30 November 2011


The genus name Cypripedium is derived from the Greek words "Cypris," an early reference in Greek myth to Aphrodite, and “pedilon” for sandal. This is because the fused petals that form the orchid’s pouch or modified lip (labellum) resemble a slipper or shoe. The staminode (sterile stamen) is often showy and seems to welcome the insect into the pouch where it makes its way to a back-door exit and in so doing transfers pollen to the stigma.
The text comes from "Meet the Ladies" -  a page at the US Forest Service website devoted to the "slipper orchids."  We have three varieties in Minnesota.  At the top and below are examples of the Showy lady's slipper - the state flower for Minnesota.
I photographed these along the bogwalk at Lake Bemidji State Park.  I don't have any photos of the White lady's slipper, which is more of a prairie flower, but the Yellow lady's slipper is fairly common.
I found several clusters in the ditch next to a road in Walker, Minnesota.  They are beautiful plants with wonderfully intricate flowers.


  1. I really like your website, but I feel compelled to mention that the showy lady slipper is not a State listed "endangered" species.

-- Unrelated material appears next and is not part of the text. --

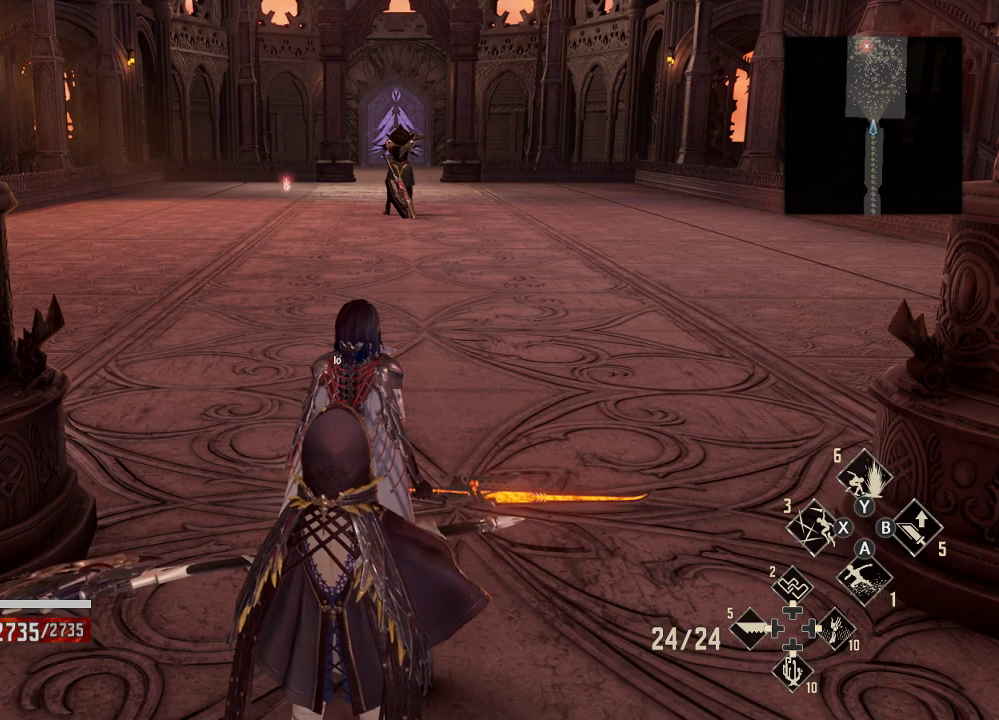
{"buttons": ["R2"], "left_stick": "center", "right_stick": "center", "events": []}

It is actually fairly common in northern Minnesota, in its habitat of consistently moist to wet places such as forested swamps and even roadside ditches. I am speaking as a professional botanist/plant ecologist working in northern Minnesota.

  2. Thank you for the correction, anon; I've amended the text. I grew up spending my summers in Cass County, and knew the state flower was "protected," and I must have subconsciously translated that to mean endangered. I'm glad to hear it's not.

    I'm delighted to have someone with your expertise browsing the blog. I hope you'll return whenever you can to read the new posts - and please feel free to chime in with corrections and comments.